To demonstrate, we use a home-built optically detected magnetic resonance (ODMR) system to address and manipulate the single N-V-based centers in a type-IIa, single-crystal synthetic diamond sample (Element Six). As shown in Fig. 1(a), the 532 nm pumping laser is focused on the sample via a 100× oil-immersed objective. The emitted fluorescence ranging from 650 to 800 nm is spatially filtered through a 50 μm pinhole and finally collected by an avalanche photodiode (APD) for single-photon counting. A low magnetic field with a few Gauss is applied along the N-V axis to split the energy levels of ms=±1. A microwave field used to drive the electron-spin state is generated from the microwave source (Rohde & Schwartz SMIQ03) and amplified by a wideband amplifier (Mini-Circuits ZHL-42W) to drive the transition between ms=0 and ms=−1. An impedance-matched copper slot line with a gap of 0.1 mm with an Ω-type ring (inner diameter 300 μm) mounted on a coverslip is used to hold the sample and radiate the microwave fields.

In this work, the pumping laser beam is modulated by a 350 MHz AOM before being applied on the sample. The AOM is driven by a 2.6 GS/s AWG (Tektronix AWG610) with an output bandwidth over 800 MHz, which is capable of generating laser pulses as short as 4 ns. In order to suppress the laser leakage, another AOM is used following the first one, which turns off the laser in the rest time of the experiments. In order to measure the spin-state contrast, we perform a Rabi oscillation experiment, as shown in Fig. 1(c), where the initialization with traditional square (repeatedly shorter) laser pulses is applied on the N-V center followed with a resonant variable-width microwave pulse and another laser pulse for state readout. The signal is fitted with a cosine function, and the contrast is calculated with the fitting parameters.

6. DISCUSSION AND CONCLUSION

Considering the total overhead in experiments, our method requires an extra time cost of a few microseconds to perform the laser pulse and wait time for many repetitions. In most N-V applications, such as sensing remote spins or magnetic signals, the experiment operation time ranges from hundreds of microseconds to hundreds of milliseconds [35,60]. This increase in initialization overhead (<1%) is minor compared with the enhanced performance in experimental efficiency. For the effect of N-V optical ionization, the steady-state charge-state efficiency, which is caused by both the ionization (N-V^- to N-V⁰) and recombination (N-V⁰ to N-V^-) process, depends on the illumination intensity and wavelength together at regular laser powers [58,61]. In our experiment, the laser wavelength (532 nm) remains unchanged, and the power is fixed in most of the cases. To further consider the effect of the laser’s pulse width in the ionization process, a more complicated experiment setup should be used, where a 594 nm laser is applied to a single-shot readout of the charge states [52].

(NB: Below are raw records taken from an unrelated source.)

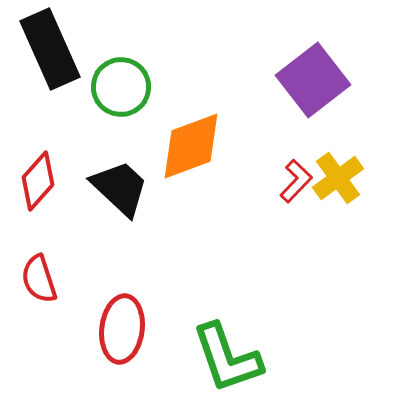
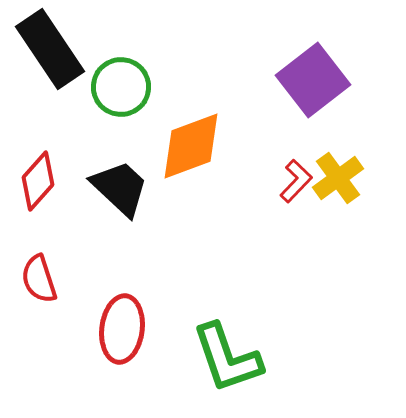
black rectangle: rotated 10 degrees counterclockwise
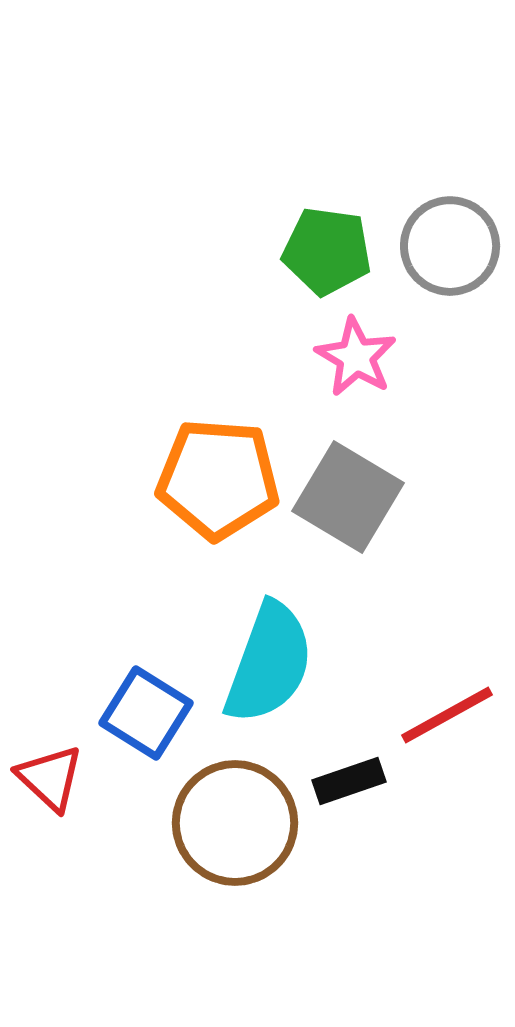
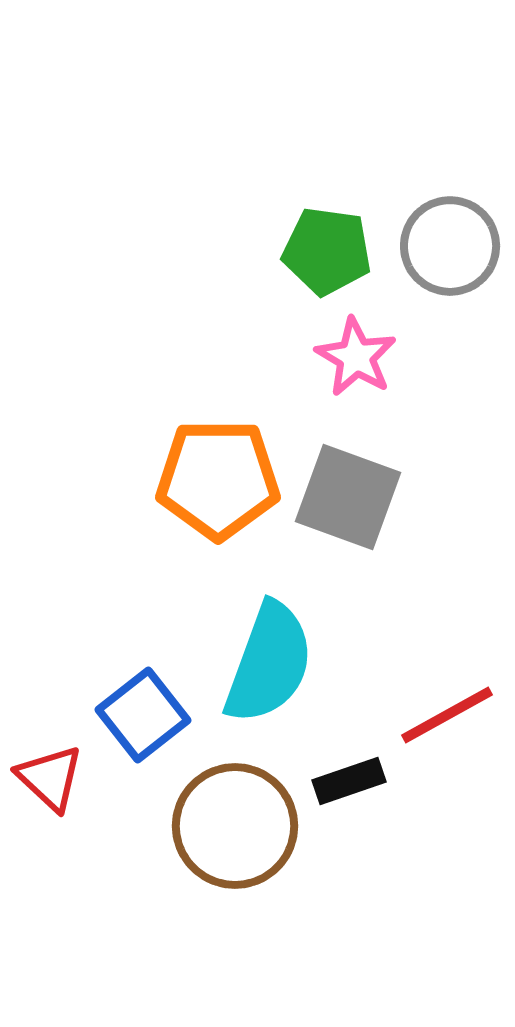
orange pentagon: rotated 4 degrees counterclockwise
gray square: rotated 11 degrees counterclockwise
blue square: moved 3 px left, 2 px down; rotated 20 degrees clockwise
brown circle: moved 3 px down
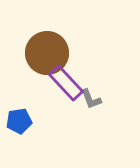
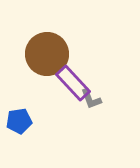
brown circle: moved 1 px down
purple rectangle: moved 7 px right
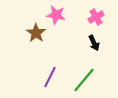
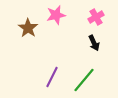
pink star: rotated 24 degrees counterclockwise
brown star: moved 8 px left, 5 px up
purple line: moved 2 px right
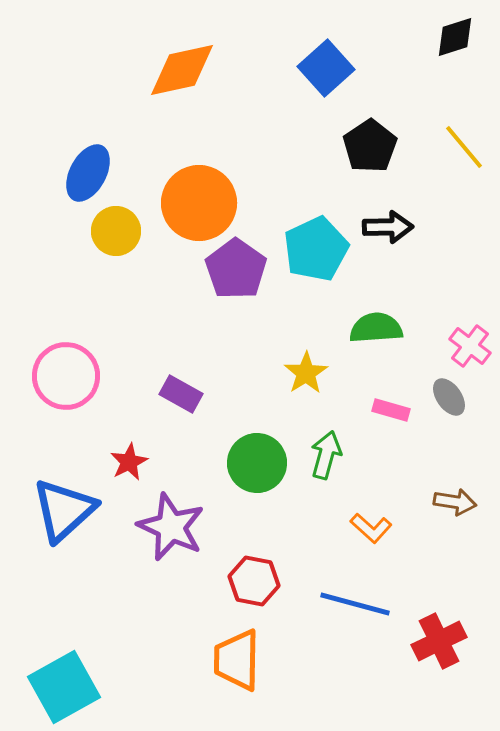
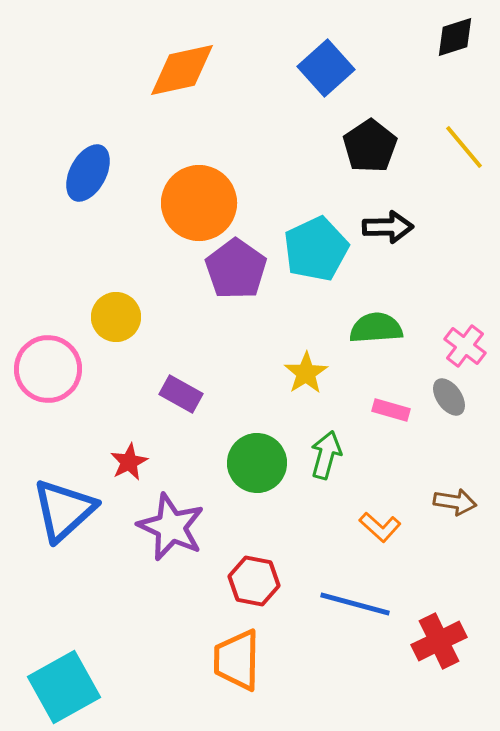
yellow circle: moved 86 px down
pink cross: moved 5 px left
pink circle: moved 18 px left, 7 px up
orange L-shape: moved 9 px right, 1 px up
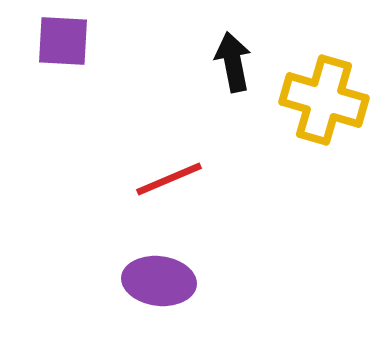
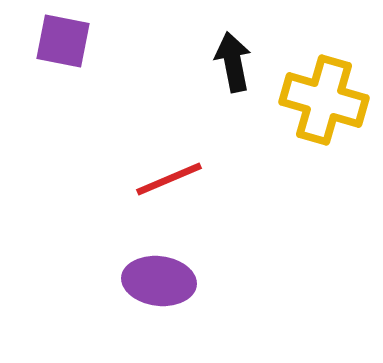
purple square: rotated 8 degrees clockwise
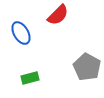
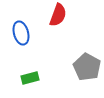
red semicircle: rotated 25 degrees counterclockwise
blue ellipse: rotated 15 degrees clockwise
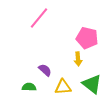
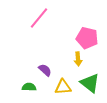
green triangle: moved 2 px left, 1 px up
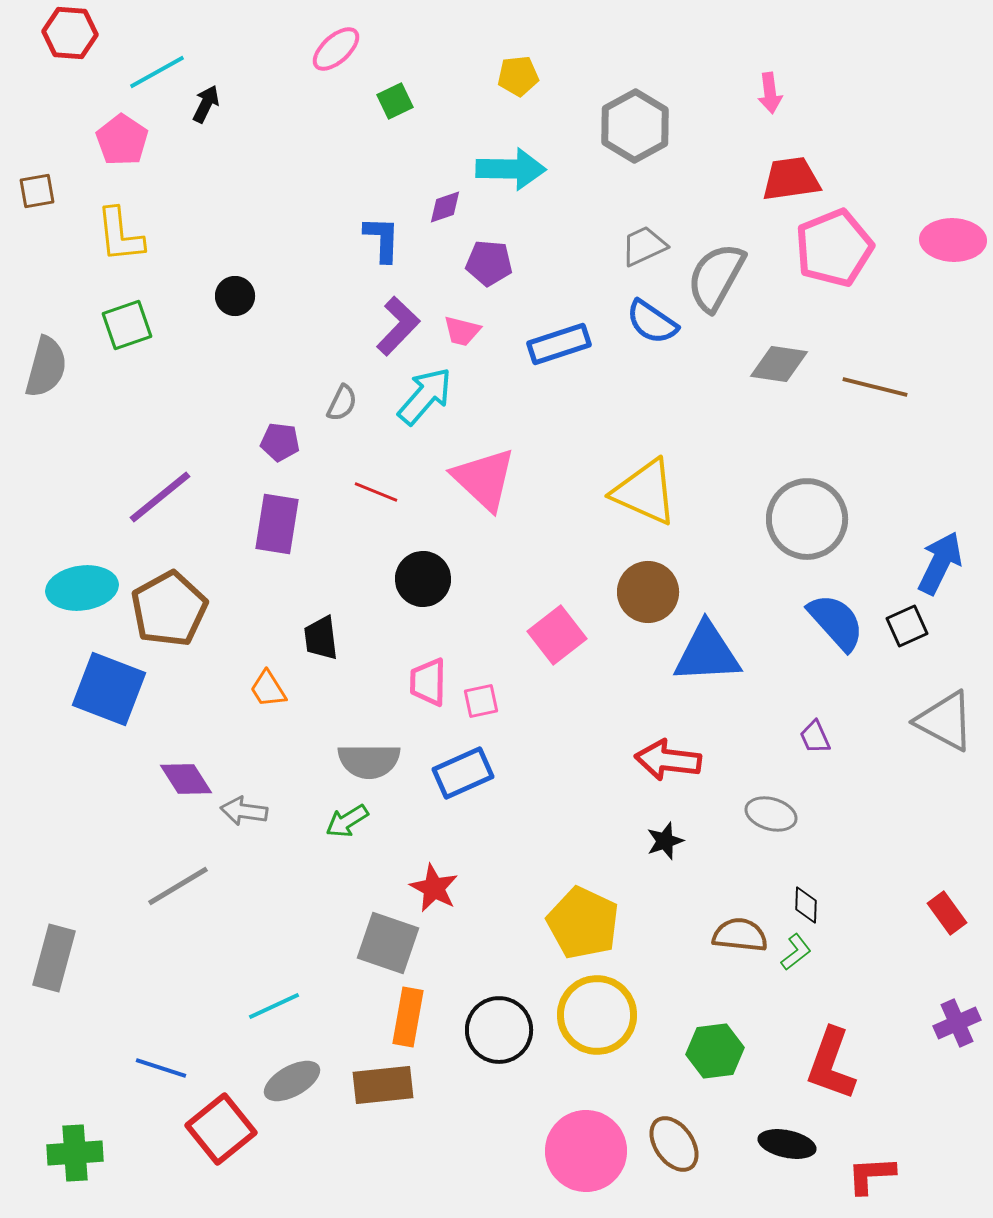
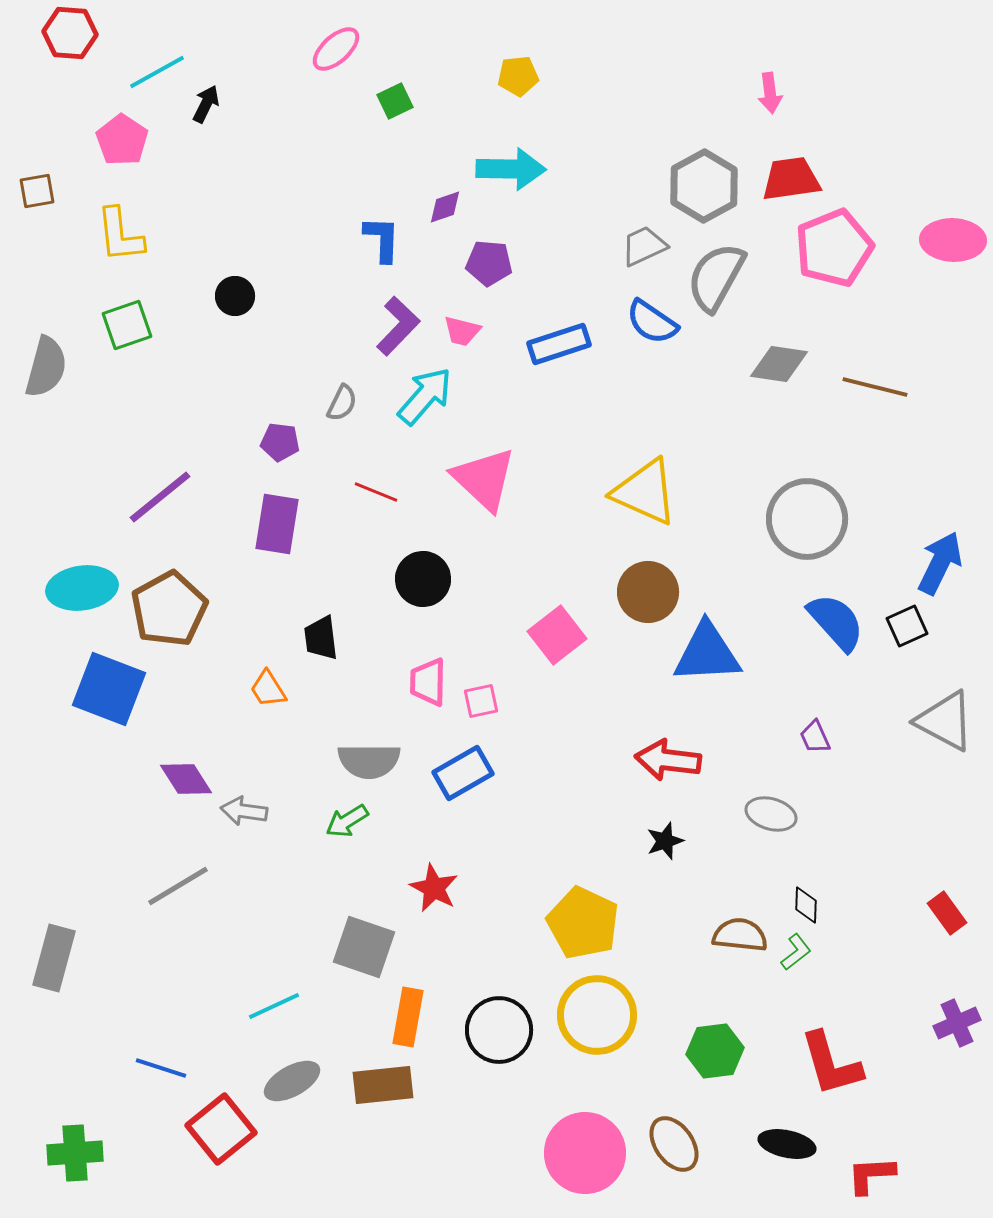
gray hexagon at (635, 126): moved 69 px right, 60 px down
blue rectangle at (463, 773): rotated 6 degrees counterclockwise
gray square at (388, 943): moved 24 px left, 4 px down
red L-shape at (831, 1064): rotated 36 degrees counterclockwise
pink circle at (586, 1151): moved 1 px left, 2 px down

To conclude, we analyze the pulse-width-induced effect on the electron-spin polarization of the N-V center in the optical initialization process and provide a new scheme to polarize the electron spin with repeatedly applied short laser pulses. This new scheme provides an enhancement of about 10% in readout efficiency, leading to a nearly 20% saving of time cost in experiments. Moreover, we build a numerical model to simulate the optical initialization process and calculate the dependence of the polarization using different parameters. The result matches well with the experimental observations of the spin-state contrast. By analyzing the mechanism of our new scheme, we conclude that the superiority of our method is mainly due to the reduction of the dwelling time on the meta-stable spin-singlet states during the initialization process. Our new scheme could be applied to N-V-based quantum applications in a broad range and may shed light on understanding the optical initialization process in the N-V centers.